Abused victims are in the most danger when they decide to leave an abusive relationship. A July 10 Denver Post story tells of a demographic often not given a second thought when it comes to domestic violence. A 71-year-old woman sent a duress alarm from her office computer to her company’s corporate office one morning. She always arrived at work before business hours. The corporate security officer called her back and spoke in code, asking her how things were going in Colorado. The woman nervously replied she would have to get back to him.
Police arrived at her office 14 minutes later and found her dead, with a gunshot wound to the head.
The woman’s 71-year-old estranged husband was arrested the following night. The victim filed for divorce in 2008 after 45 years of marriage. Her estranged husband repeatedly threatened her and told people he wished she was dead. Domestic violence experts expect to see more cases like this as the population ages. In Colorado, the 65 and older population is expected to grow from 400,000 to 1.2 million by the year 2030.

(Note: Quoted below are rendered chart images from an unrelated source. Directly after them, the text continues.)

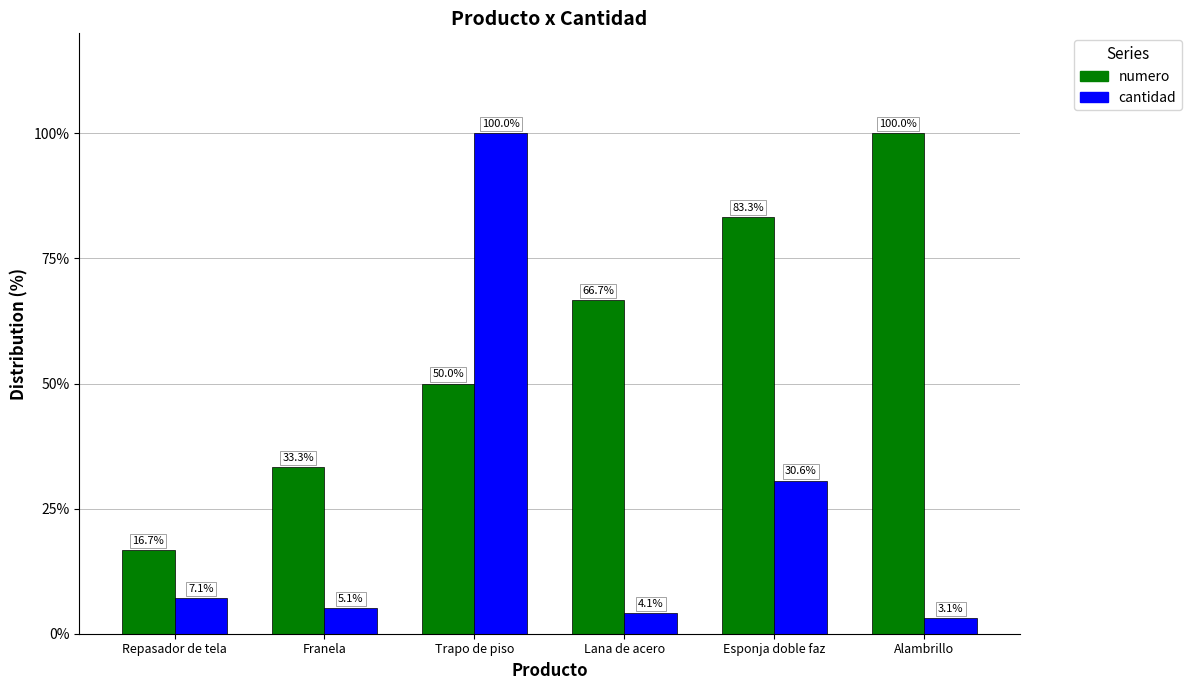

What is the difference between the numero values at Alambrillo and Franela?

66.7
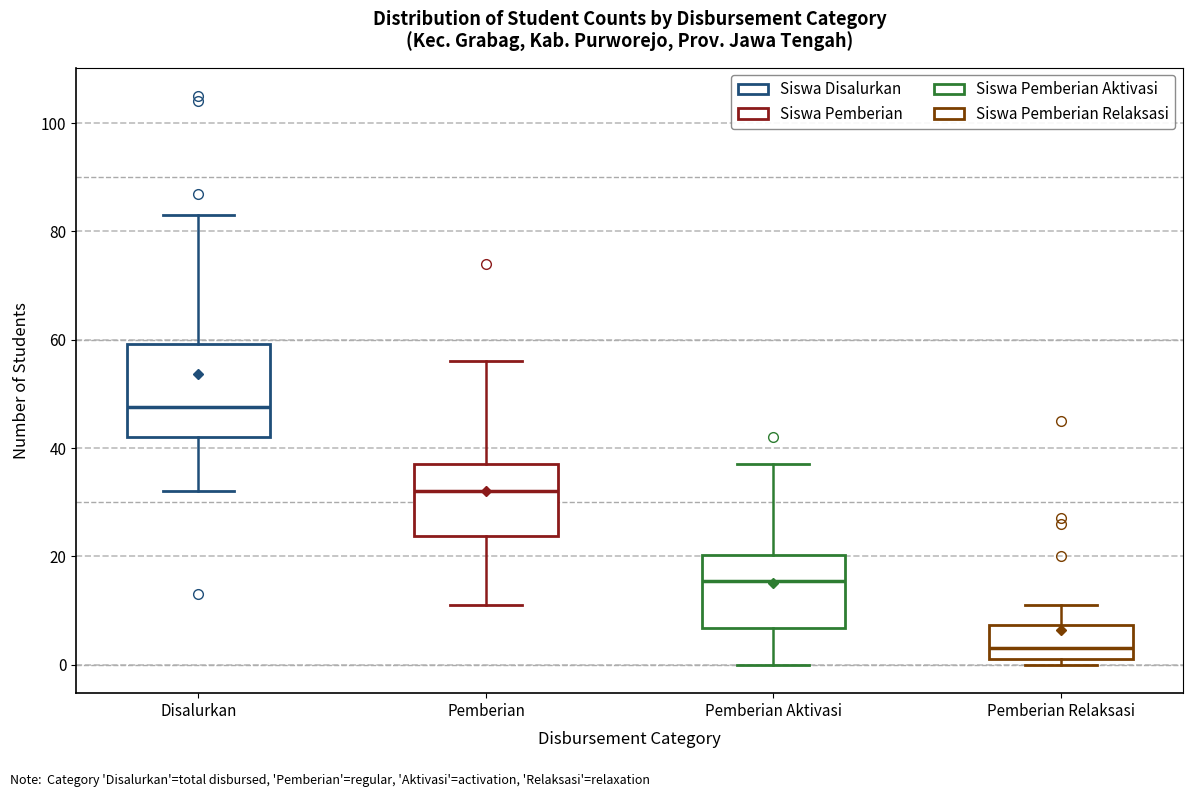

Where is the upper edge of the box for Pemberian Relaksasi on the y-axis? The values are not printed on the chart, so give them approximately, as read against the axis.

8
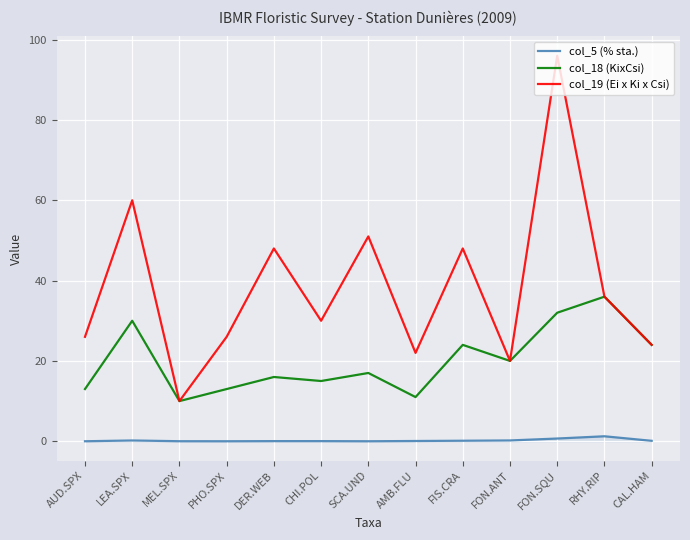

How many values in the col_19 (Ei x Ki x Csi) series are below 30?

6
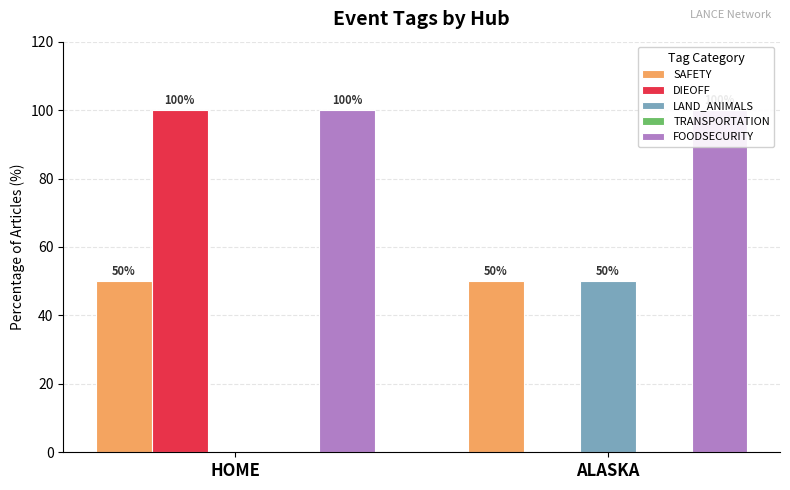

What is the label of the 2nd bar from the left?

ALASKA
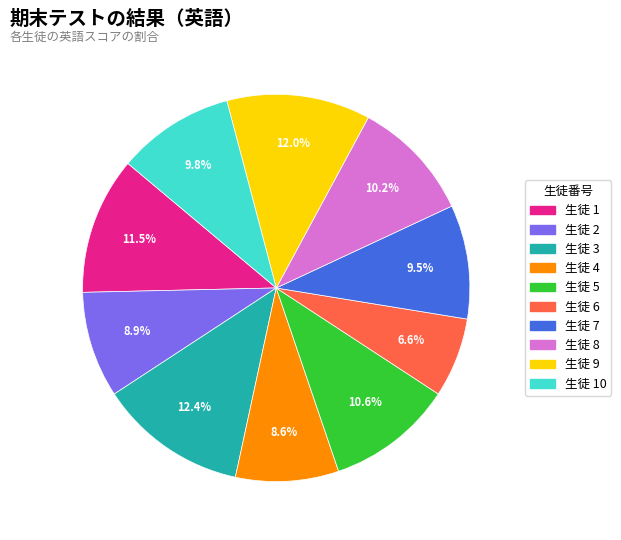

Is there any slice that represents more than half of the pie?

No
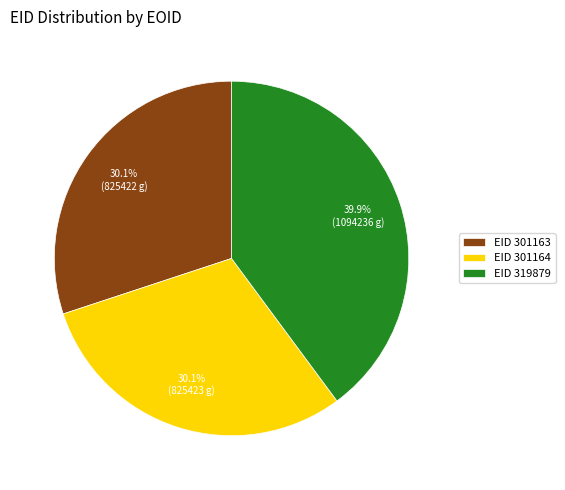

Combined, what portion of the pie is EID 301163 and EID 319879?

69.9%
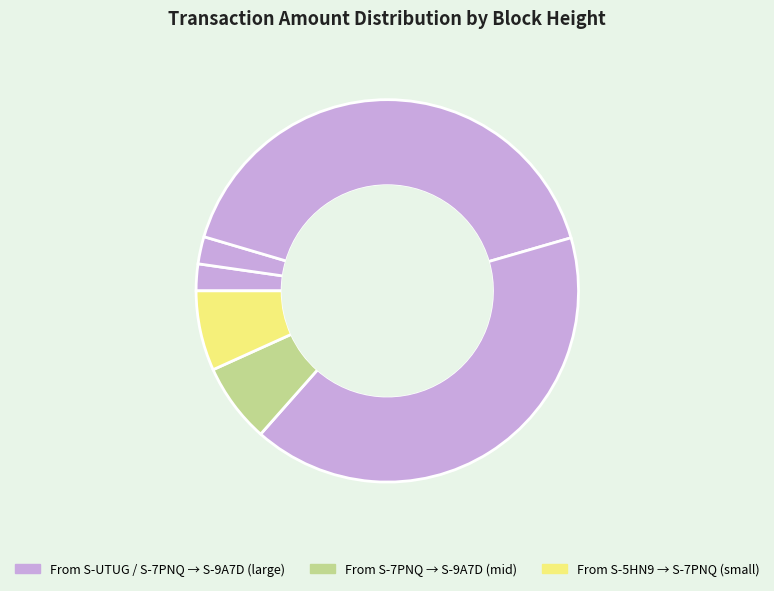

How many segments does this pie chart have?

6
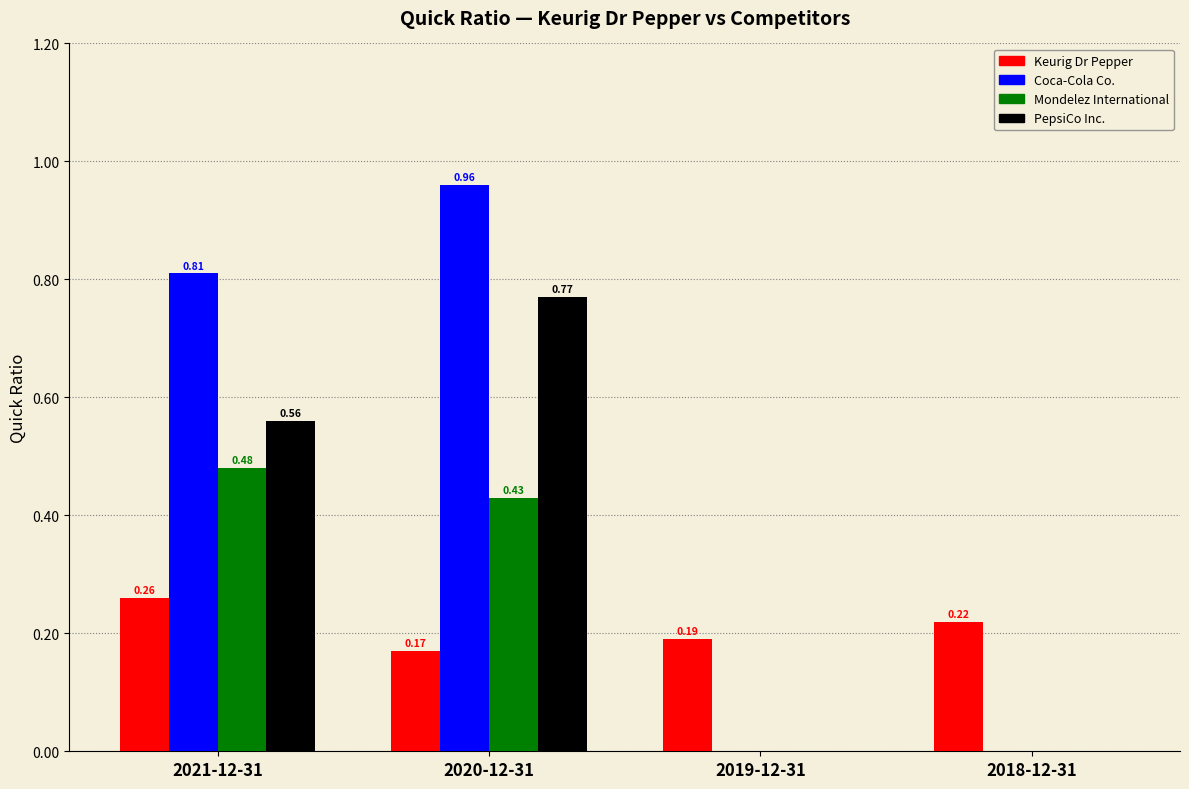

What is the sum of all Mondelez International values?

0.9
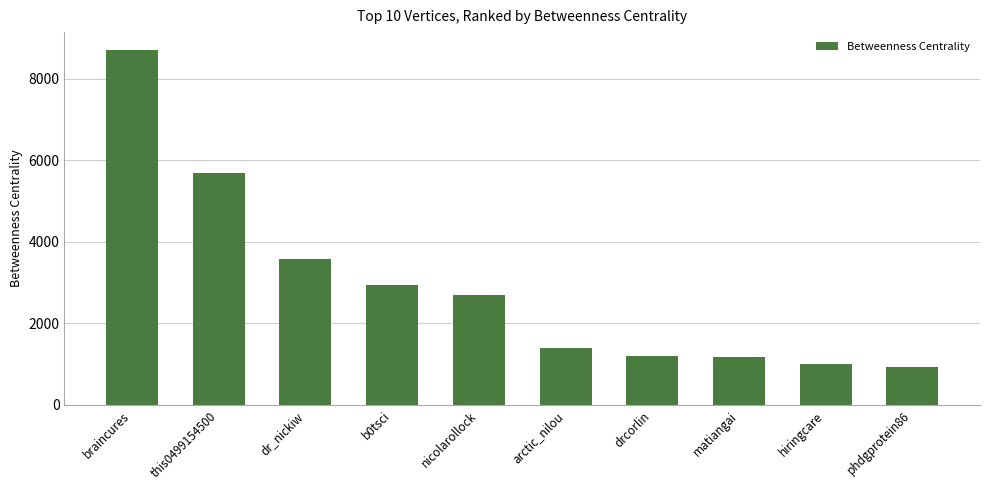

Where is the data nearest to the value 4820?

this0499154500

The current resources available to domestic violence victims are not equipped to handle the special needs of older victims. Shelters may have stairs older victims can’t climb and tend to hire counselors half the older victim’s age. Domestic violence support groups mostly consist of women in their twenties and thirties.
Leaving may be harder for older victims because their abuse may be their caretaker and they’ve grown dependent. Older victims tend to have a harder time leaving a relationship they been in for decades. They may also feel a greater sense of isolation and feel more ashamed of their situation.
The system may not yet be adequately equipped to deal with older victims, but Colorado’s domestic violence laws are designed to protect victims of all ages. A Colorado domestic violence lawyer handling a case of this nature must be knowledgeable about the special needs of older domestic violence. Domestic violence hurts no matter how old you are.